Objetivo do exercício
Escreva a continuação da notícia sobre a sustação da resolução do Conanda pela Câmara, começando logo após a declaração do deputado Geraldo Resende.
**** Texto fornecido ****
A Câmara dos Deputados aprovou, nesta quarta-feira (5), o Projeto de Decreto Legislativo (PDL) nº 3/2025, que susta a resolução do Conselho Nacional dos Direitos da Criança e do Adolescente (Conanda), que estabelecia diretrizes para o atendimento humanizado e prioritário de meninas vítimas de estupro na rede pública de saúde, garantindo a efetivação de direitos já previstos em lei.
No placar, 317 deputados federais votaram a favor, 111 foram contra e houve uma abstenção.
Na prática, a decisão da Câmara revoga um instrumento que reforçava a proteção e o acolhimento a vítimas de violência sexual, dificultando o acesso dessas meninas a serviços essenciais de saúde e assistência.
Médico e deputado federal Geraldo Resende (PSDB-MS) foi um dos parlamentares que votaram contra a sustação da resolução. Ele manifestou profunda preocupação com a decisão da Câmara.
“Estamos diante de um retrocesso sem precedentes. É inaceitável que, em pleno século XXI, meninas violentadas por estupradores percam o direito de buscar ajuda e acolhimento na rede pública. Apesar da derrota na Câmara, sigo mobilizado para convencer os senadores e não permitir que esse projeto cruel seja aprovado no Senado”, afirmou o deputado Geraldo Resende.
**** Trechos dos itens ****
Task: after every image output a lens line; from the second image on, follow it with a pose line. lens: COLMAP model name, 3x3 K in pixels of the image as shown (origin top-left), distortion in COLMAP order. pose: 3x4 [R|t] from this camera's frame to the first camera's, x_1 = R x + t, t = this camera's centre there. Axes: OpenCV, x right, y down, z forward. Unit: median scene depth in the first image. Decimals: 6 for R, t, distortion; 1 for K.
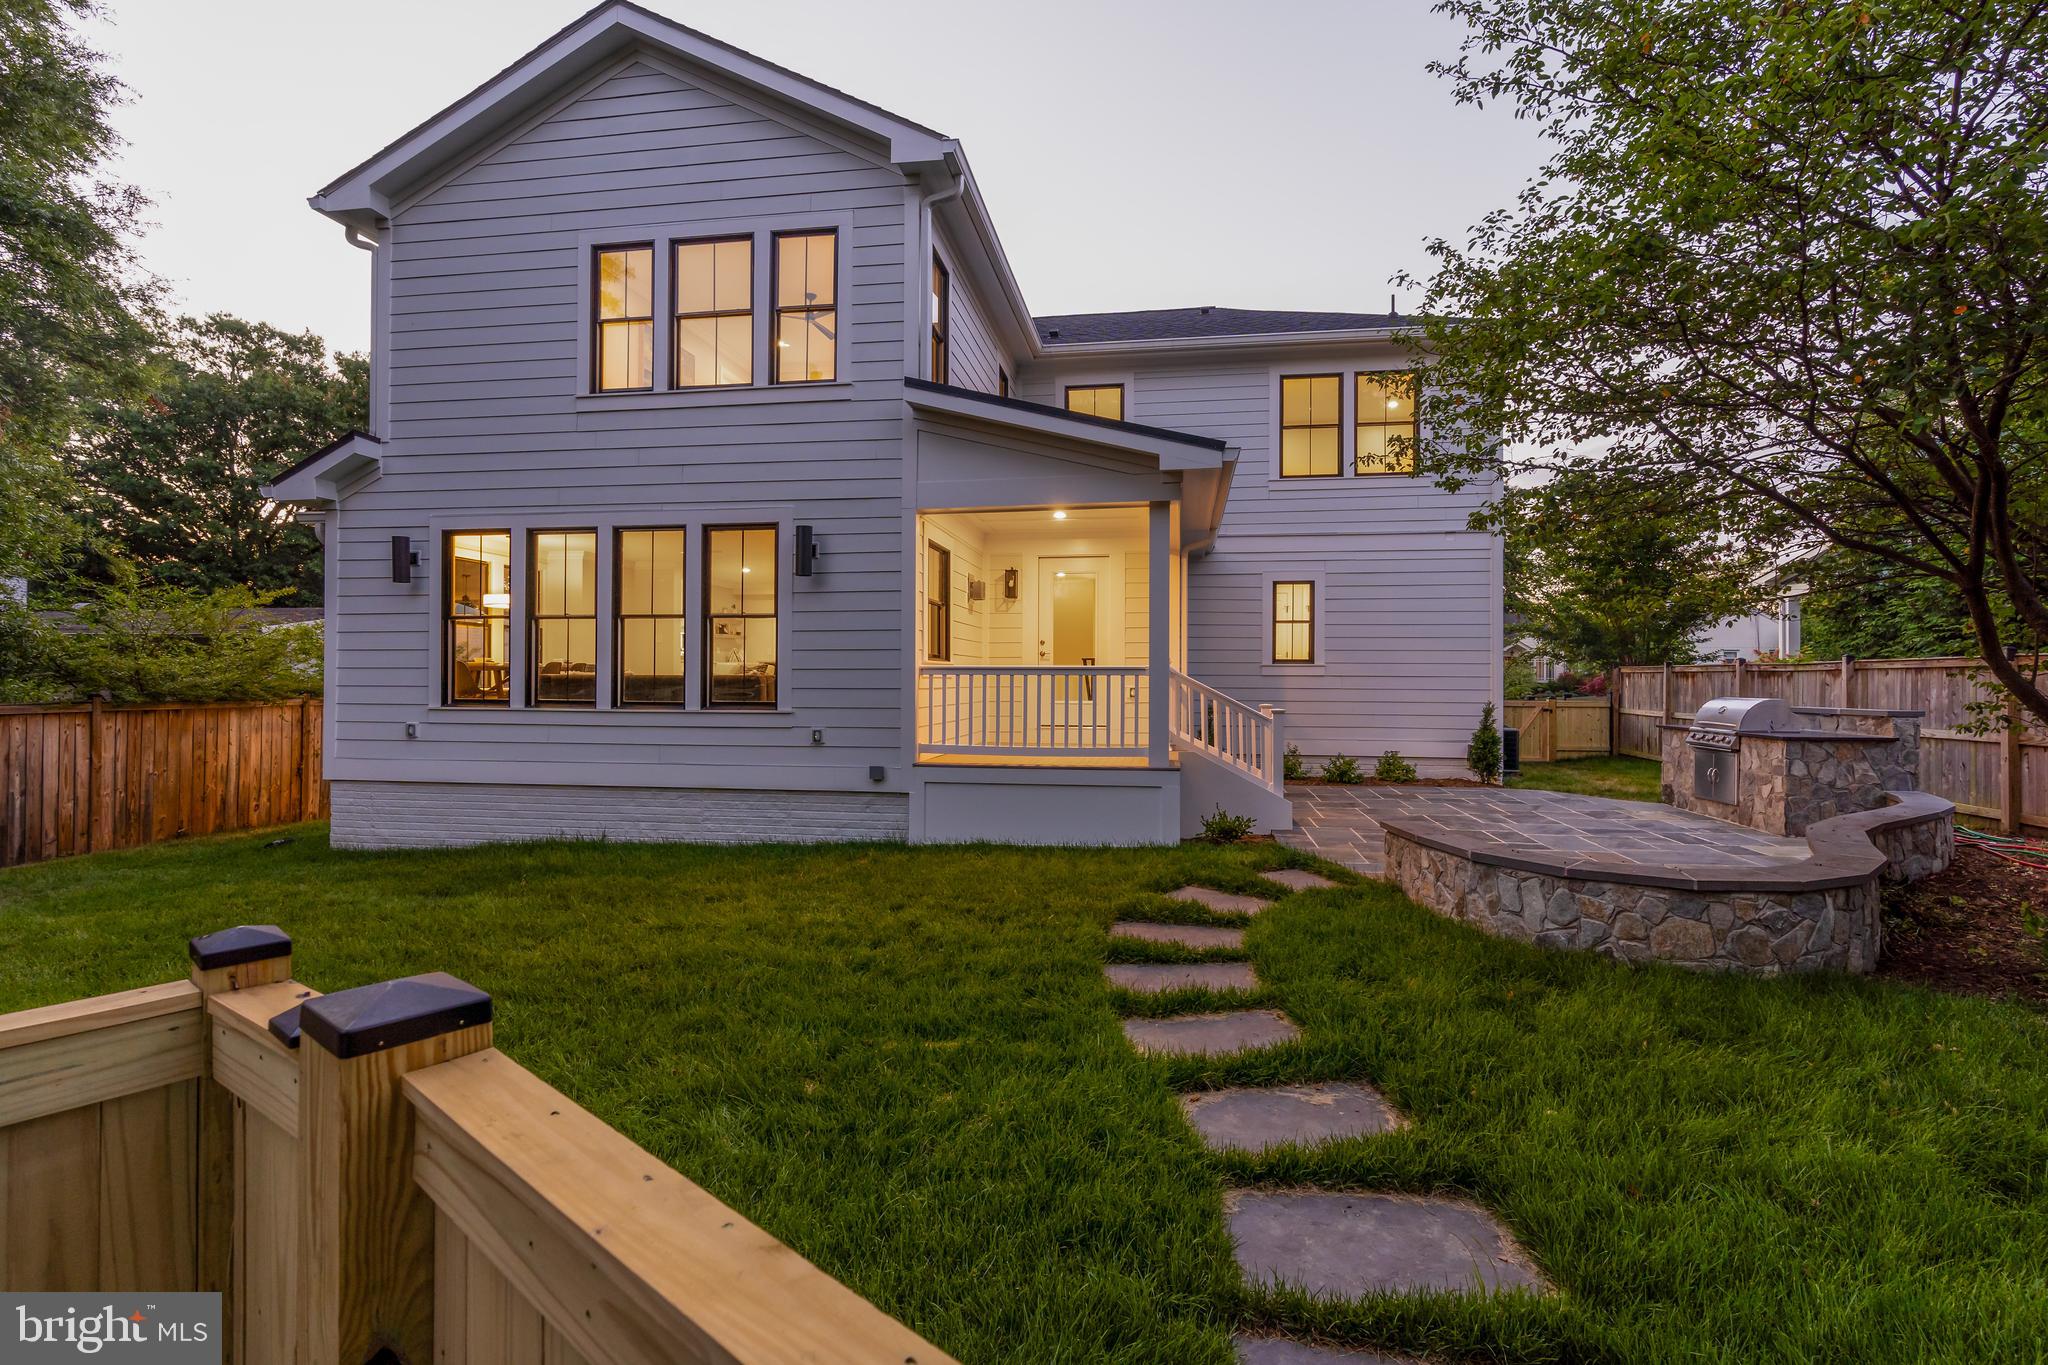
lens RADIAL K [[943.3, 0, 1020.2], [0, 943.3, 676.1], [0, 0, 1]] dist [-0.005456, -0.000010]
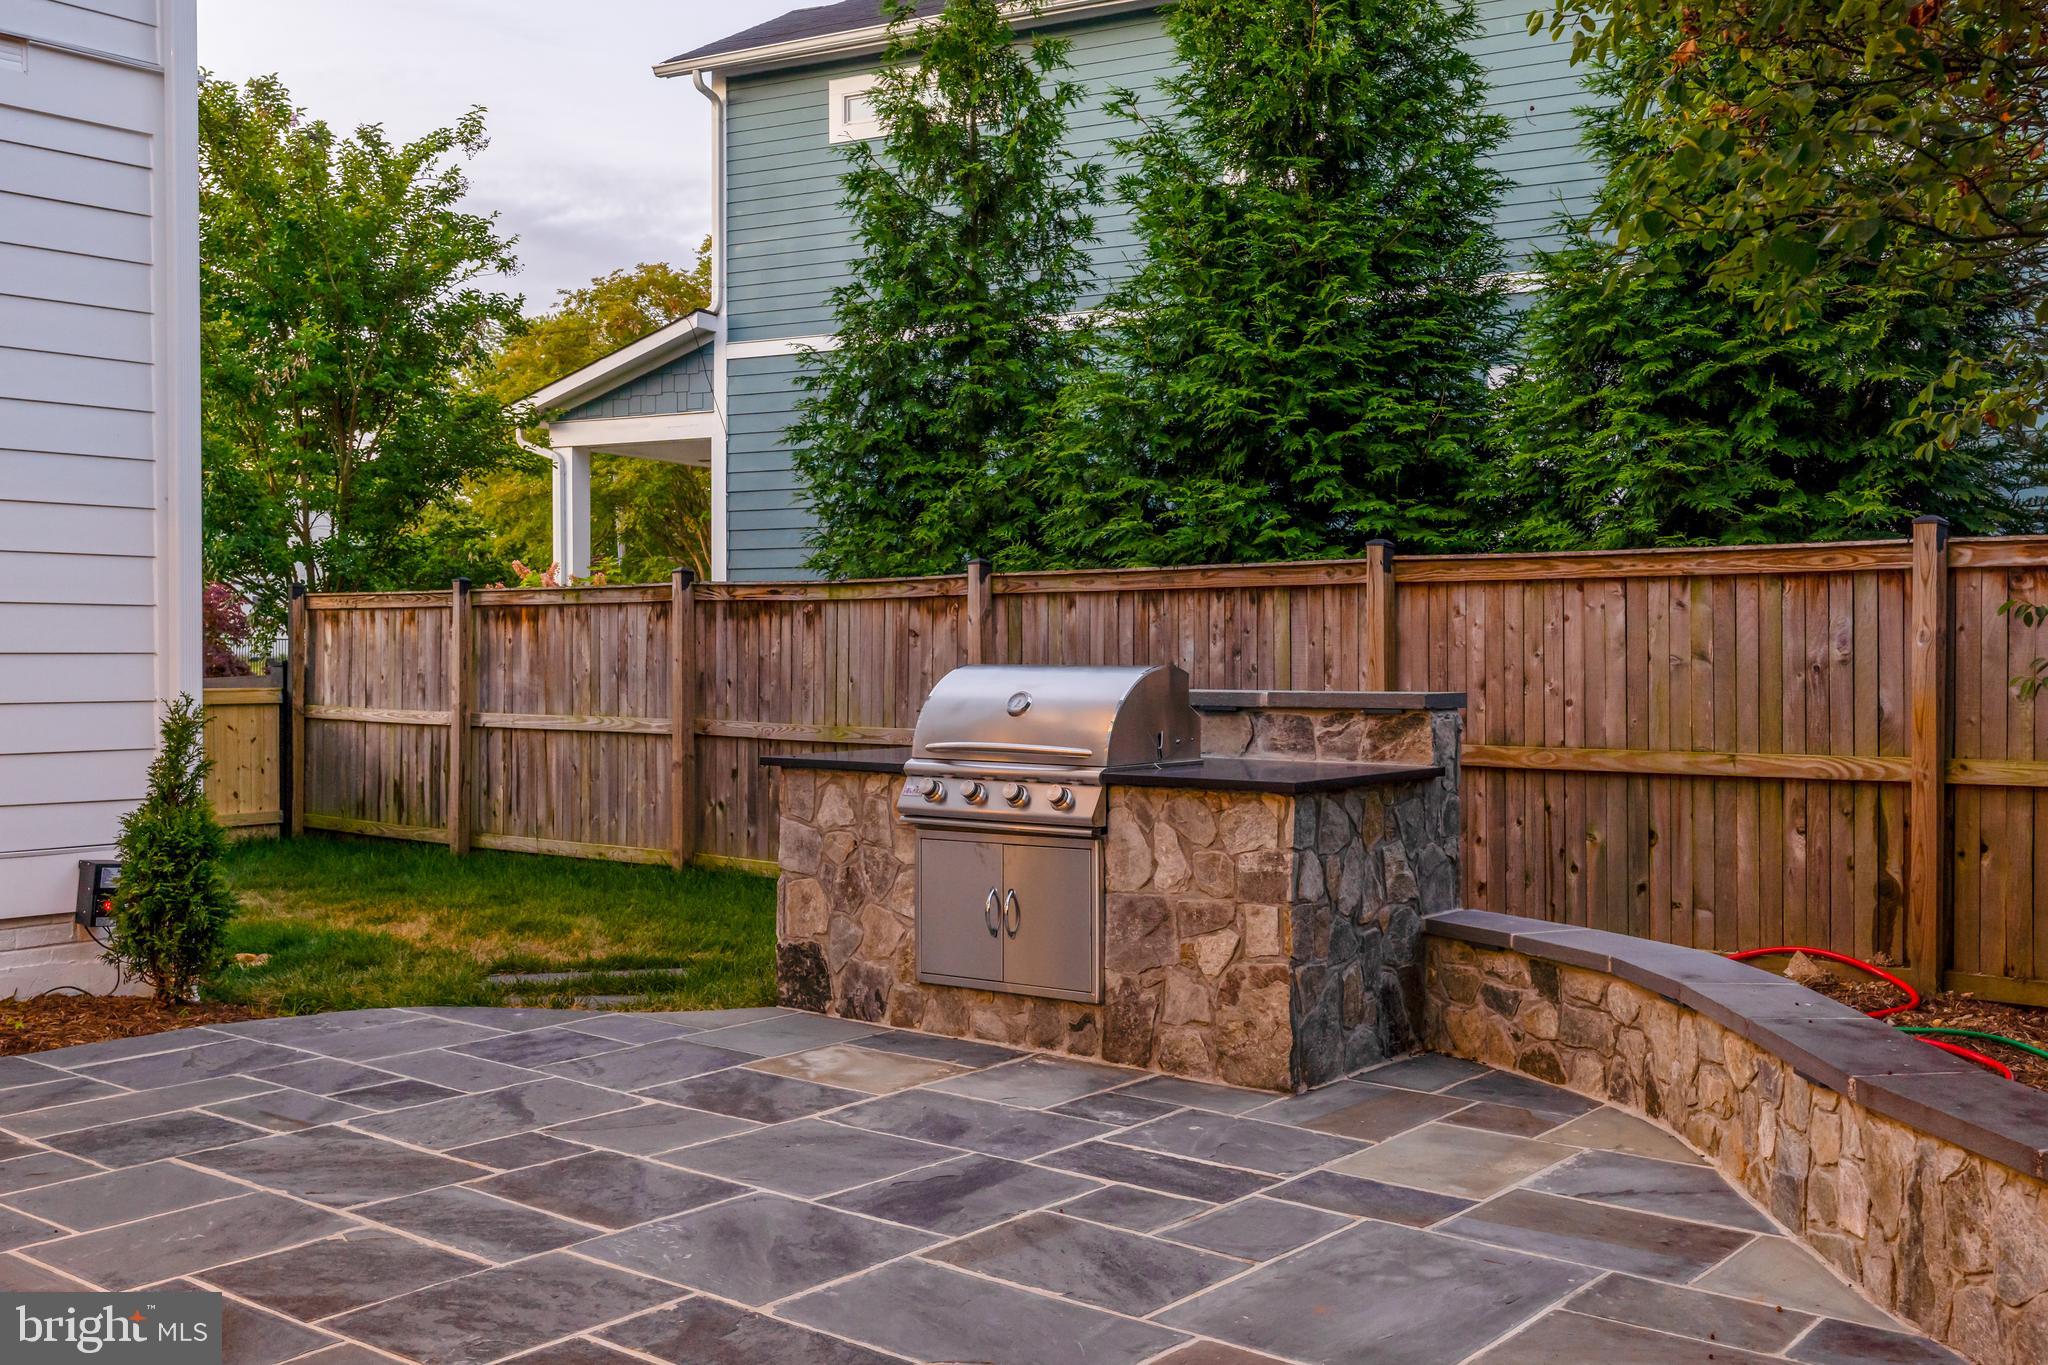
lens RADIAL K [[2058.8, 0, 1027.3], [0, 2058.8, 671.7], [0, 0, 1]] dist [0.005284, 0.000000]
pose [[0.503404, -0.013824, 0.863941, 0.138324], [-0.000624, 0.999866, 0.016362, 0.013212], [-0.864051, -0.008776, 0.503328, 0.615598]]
****
**** Trechos dos itens ****
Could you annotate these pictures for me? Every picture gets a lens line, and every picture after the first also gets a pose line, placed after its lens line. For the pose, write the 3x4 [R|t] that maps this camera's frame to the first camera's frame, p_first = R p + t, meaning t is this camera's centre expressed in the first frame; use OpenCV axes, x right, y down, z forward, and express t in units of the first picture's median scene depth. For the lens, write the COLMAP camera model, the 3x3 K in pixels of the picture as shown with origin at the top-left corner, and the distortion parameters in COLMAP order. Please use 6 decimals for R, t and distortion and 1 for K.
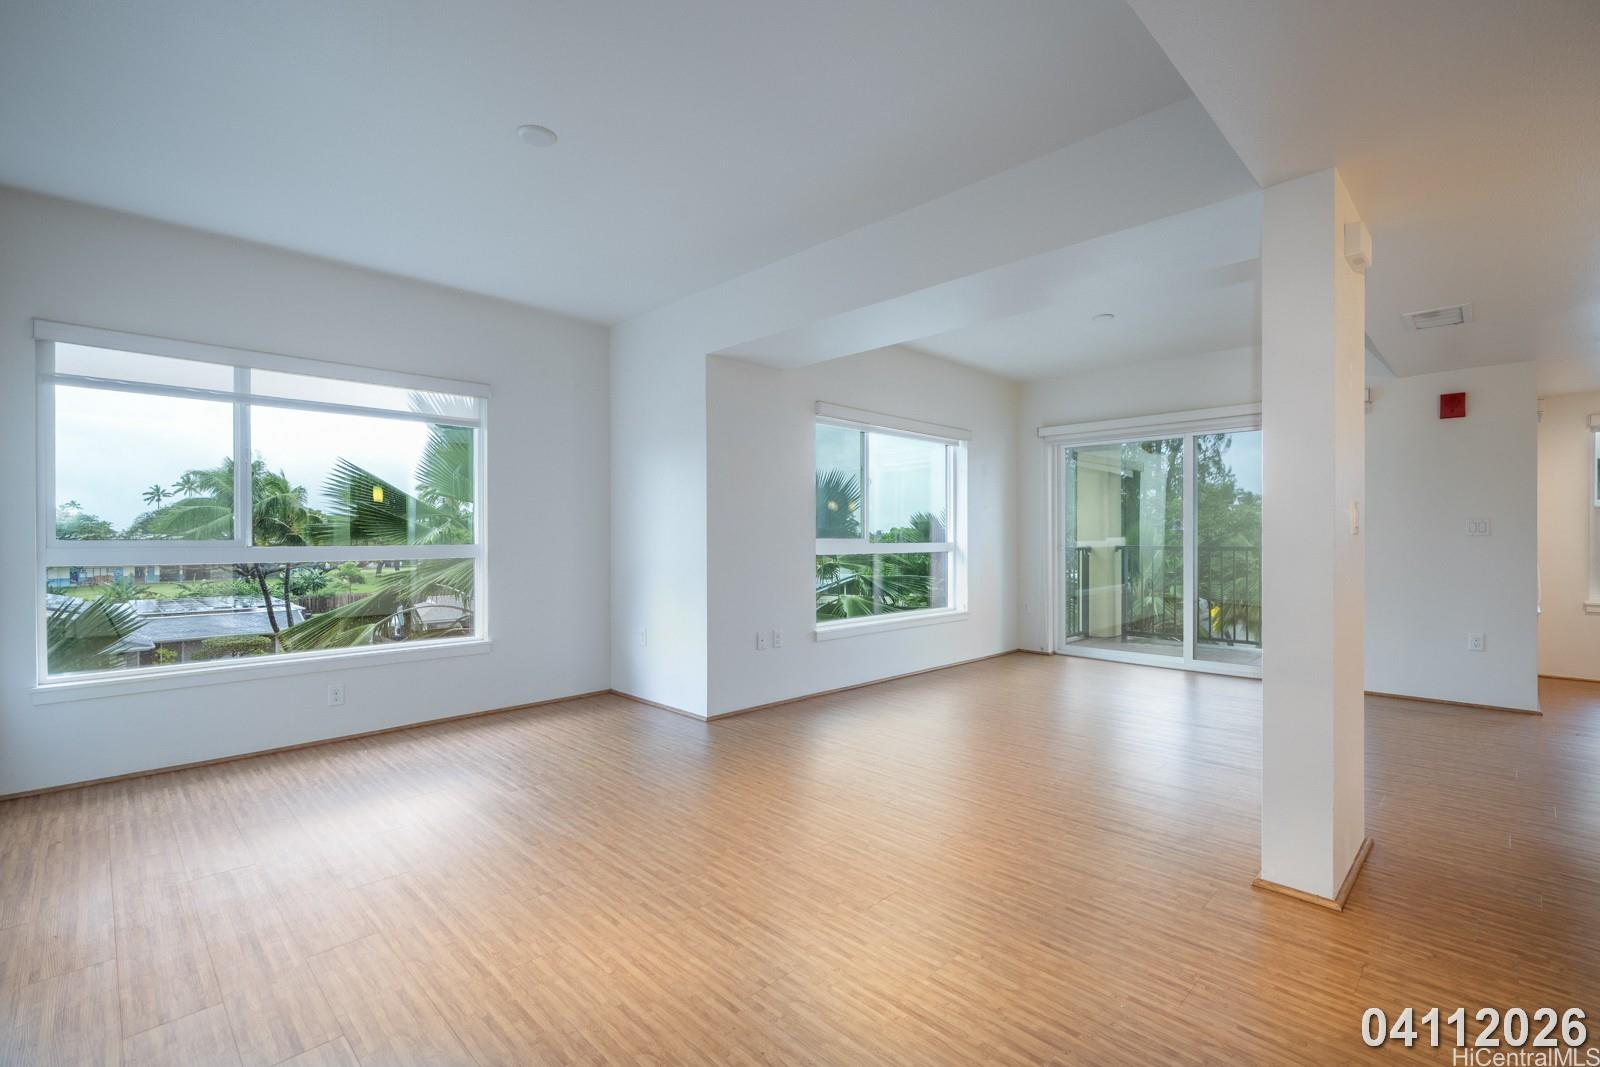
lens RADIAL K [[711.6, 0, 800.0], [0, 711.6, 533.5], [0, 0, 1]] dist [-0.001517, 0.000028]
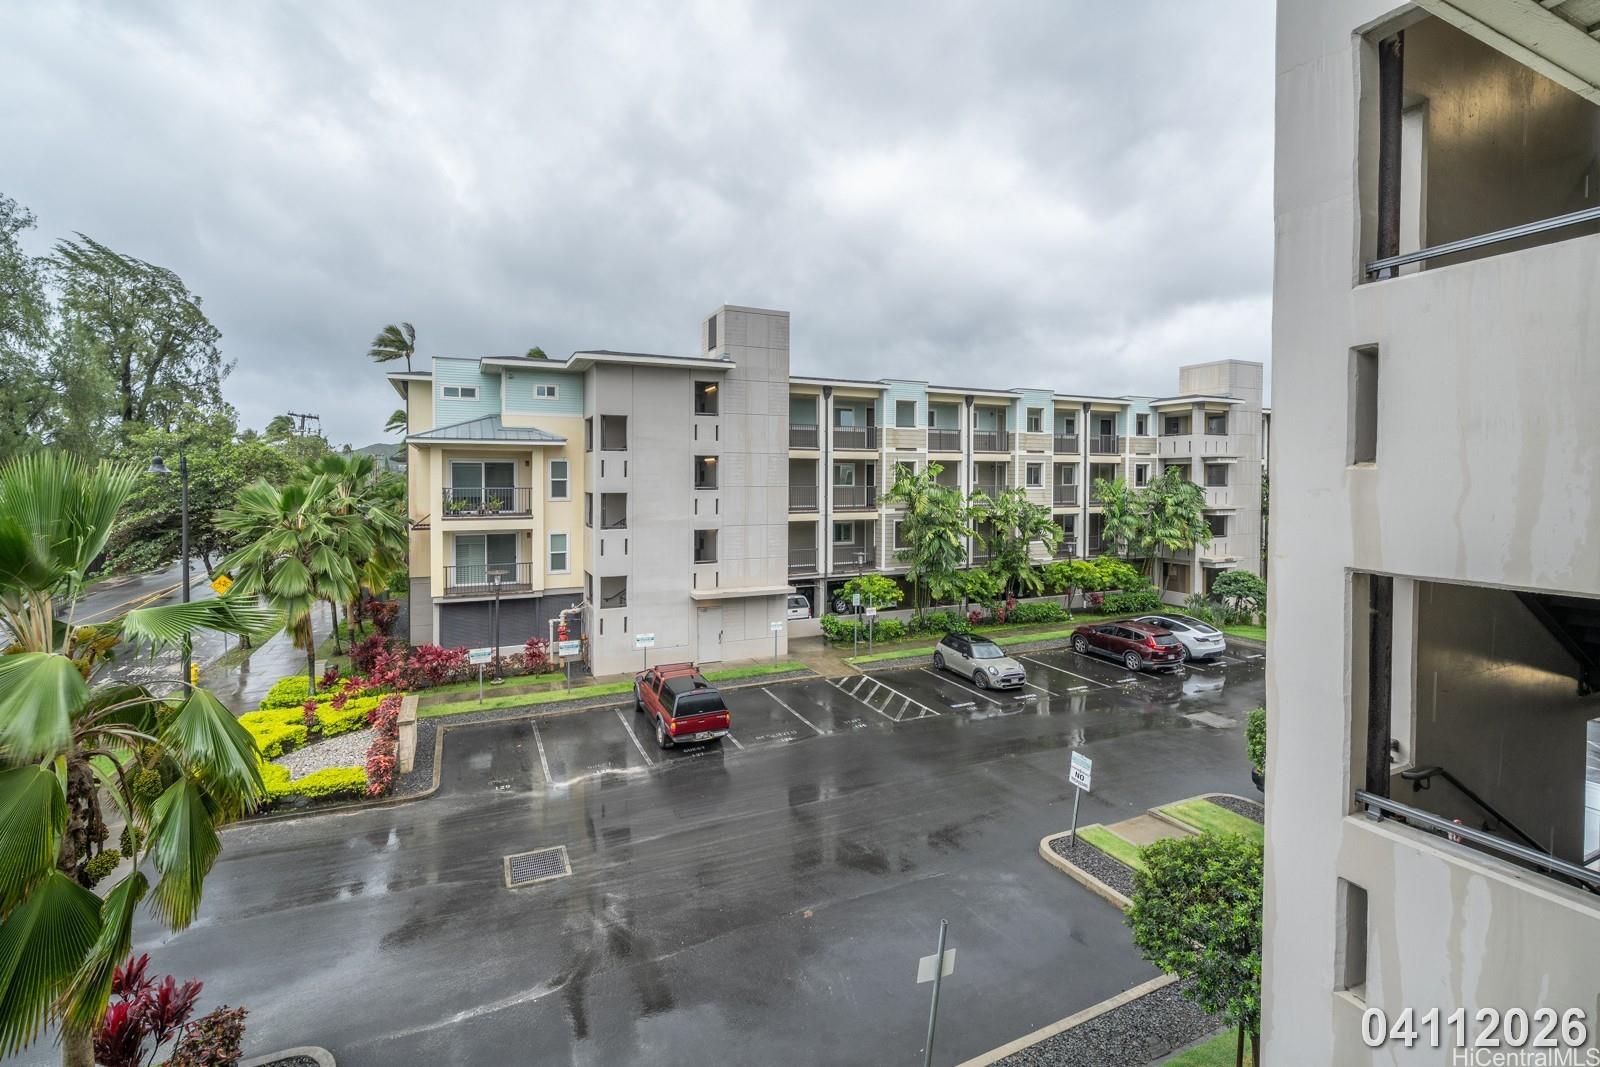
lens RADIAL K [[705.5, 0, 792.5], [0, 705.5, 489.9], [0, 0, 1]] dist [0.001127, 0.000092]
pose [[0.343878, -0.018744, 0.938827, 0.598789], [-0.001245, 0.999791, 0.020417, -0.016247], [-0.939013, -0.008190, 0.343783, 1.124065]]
****
Resposta à tarefa
O Ministério das Mulheres também se manifestou. Em nota, a pasta argumentou que “ao anular essa orientação, o PDL cria um vácuo que dificulta o acesso dessas vítimas ao atendimento e representa um retrocesso em sua proteção”.
Ainda de acordo com o ministério, entre 2013 e 2023, o Brasil registrou mais de 232 mil nascimentos de mães com até 14 anos — idade inferior à do consentimento —, ou seja, gestações infantis decorrentes de estupro de vulnerável.
Por fim, a nota ministerial afirma que “a gestação forçada é a maior causa de evasão escolar feminina e leva à morte de uma menina por semana no Brasil. Suspender esta medida é fechar os olhos para a violência e falhar com as meninas brasileiras”.
Para o deputado Geraldo Resende, “a aprovação do PDL representa um grave retrocesso nas políticas de proteção à infância e aos direitos das mulheres, além de desrespeitar compromissos assumidos pelo Brasil na defesa dos direitos humanos”, finalizou.